### Problem statement
Reproduce exactly the line that contains "Whiplash Injuries" and all lines that follow it in the records below, ending with the last one.

### Records from a dataset

+ + + + + + +

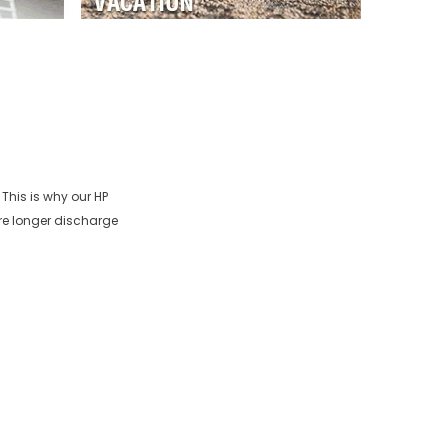
 This is why our
HP
re longer discharge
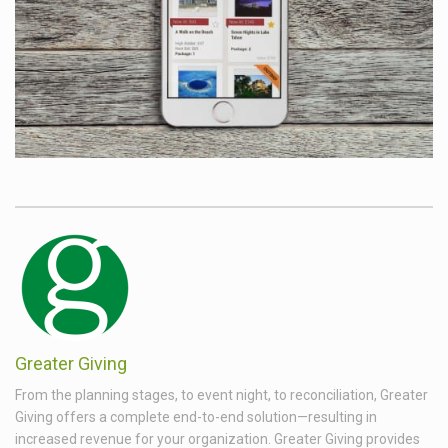
Greater Giving
From the planning stages, to event night, to reconciliation, Greater
Giving offers a complete end-to-end solution—resulting in
increased revenue for your organization. Greater Giving provides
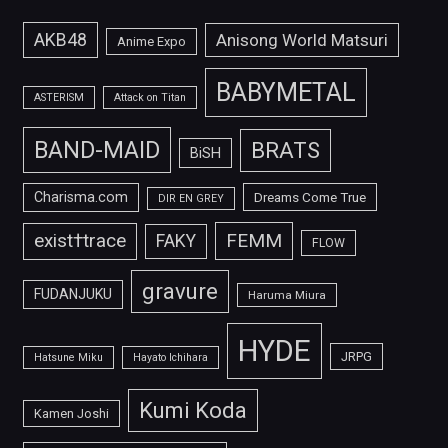
AKB48
Anisong World Matsuri
Anime Expo
BABYMETAL
ASTERISM
Attack on Titan
BAND-MAID
BRATS
BiSH
Charisma.com
Dreams Come True
DIR EN GREY
FEMM
exist†trace
FAKY
FLOW
gravure
FUDANJUKU
Haruma Miura
HYDE
JRPG
Hatsune Miku
Hayato Ichihara
Kumi Koda
Kamen Joshi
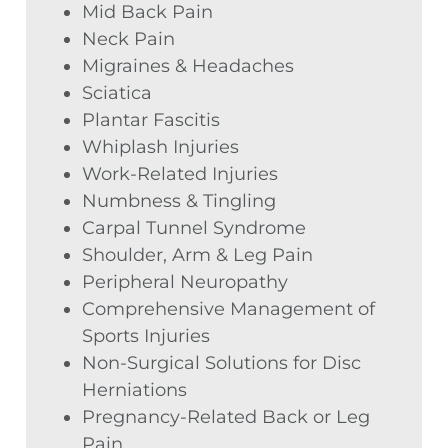
Mid Back Pain
Neck Pain
Migraines & Headaches
Sciatica
Plantar Fascitis
Whiplash Injuries
Work-Related Injuries
Numbness & Tingling
Carpal Tunnel Syndrome
Shoulder, Arm & Leg Pain
Peripheral Neuropathy
Comprehensive Management of
Sports Injuries
Non-Surgical Solutions for Disc
Herniations
Pregnancy-Related Back or Leg
Pain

+ + + + + + +

### Exercise solution
Whiplash Injuries
Work-Related Injuries
Numbness & Tingling
Carpal Tunnel Syndrome
Shoulder, Arm & Leg Pain
Peripheral Neuropathy
Comprehensive Management of
Sports Injuries
Non-Surgical Solutions for Disc
Herniations
Pregnancy-Related Back or Leg
Pain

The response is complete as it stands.